The realization of Indias fiber connectivity projects and increasing e-services is likely to outpace that of advanced countries.

Fixed line broadband, both via phone line and cable have been relative laggards in a telecom space which saw the emergence of mobile broadband at a disruptive scale in 2017. The action, it now appears may be shifting to fixed line broadband driven by FTTH technologies, for which 2018 is expected to be a watershed year.

The action plan for mobile broadband is now out in the open. With mobile data rates having fallen to Rs 10 for 1 GB per day and further fall not ruled out, data alone is unlikely to be a promising business opportunity going ahead with competition catching up. The focus is now on using mobile data for voice, where there is still an arbitrage between switched networks, with chargeable voice calls and pure IP networks with free voice calls. The latest TRAI mandate of reducing interconnect charge and doing it away altogether by 2020 shows that there is money to be made in using data for voice calls. Millions of feature phones will help make this transition in 2018. It is also quite clear that unless there are LTE broadcast technologies which can be used for TV, mobile data will be of little use in large-scale delivery of TV channels and VoD to homes as little spectrum will be left.

The battle for fixed line broadband has now begun, and it will lead to transformation of TV networks as the year 2018 advances. On the one side are the dozens of VoD and Live TV sites including those with original content, while on the other there are burdened cable networks with tariff and interconnect issues not getting resolved very soon.

The real driver for this transformation will be the cost dynamics which have changed in favor of FTTH in the last six months with costs of an FTTH home having fallen to below USD 25. While cable broadband using DOCSIS 2 and DOCSIS 3 was the mainstay of the few operators providing broadband in India these have been beset with various issues including the use of copper cable, noise ingest, and unstable operations apart from high cost of cable modems.

Other countries such as the United States have also seen an emergence of FTTH operators such as Altice FTTH (Optimum and Suddenlink-branded Internet, TV, and phone services) which intend to cover millions of homes within a year. These are in competition with cable broadband operators such as Comcast (Docsis 3.1) with Gigabit speeds being offered and Verizon FiOS, also an FTTX operator with large distribution.

In the Indian fixed broadband space, while the phone-line broadband has already advanced to VDSL on the lines of AT&T U-Verse in the US, the real competition will come from the advancement of FTTH. FTTH is also riding on high-density clustered homes and multistory complexes where the last mile costs are well-contained.
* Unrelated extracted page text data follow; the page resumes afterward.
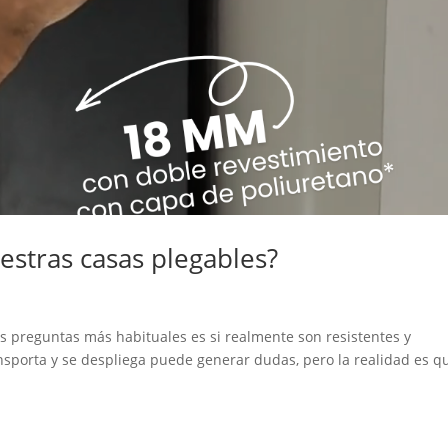
estras casas plegables?
s preguntas más habituales es si realmente son resistentes y
nsporta y se despliega puede generar dudas, pero la realidad es q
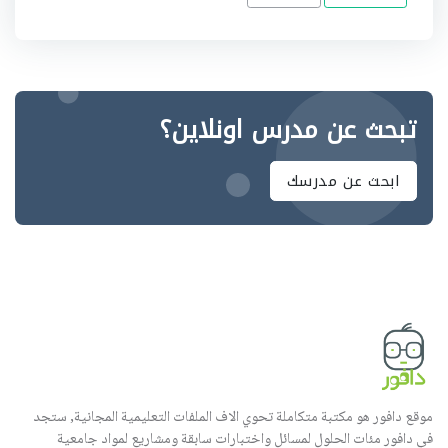
تبحث عن مدرس اونلاين؟
ابحث عن مدرسك
موقع دافور هو مكتبة متكاملة تحوي الاف الملفات التعليمية المجانية, ستجد
في دافور مئات الحلول لمسائل واختبارات سابقة ومشاريع لمواد جامعية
Single fiber distribution and aggregation point from multiple service providers is now well-established for MDU installations.

Developments in European FTTH markets also have shown an accelerating trend with 40–60 percent growth being exhibited specifically in new FTTH subscribers.

In a relative context, the projected growth of fixed line broadband is not surprising considering the data-consumption trends. The generation of high-resolution videos by users and sharing using social media sites is by itself leading to an exponential growth in traffic. As per Cisco VNI Index, data consumption which was just under 100 exabytes per month will double to 200 exabytes per month by 2020. Executives across industry seem to agree that exponential rise in data usage is not possible without FTTH being the base for connectivity applications.

The realization of India's fiber connectivity projects and increasing e-services is likely to outpace that of advanced countries. The latent demand of India is now emerging especially as price points dip for fixed broadband and new technological solutions such as FTTH see an exponential drop in prices. A new Internet home is now in the making, and it will ride on FTTH as the prime connector.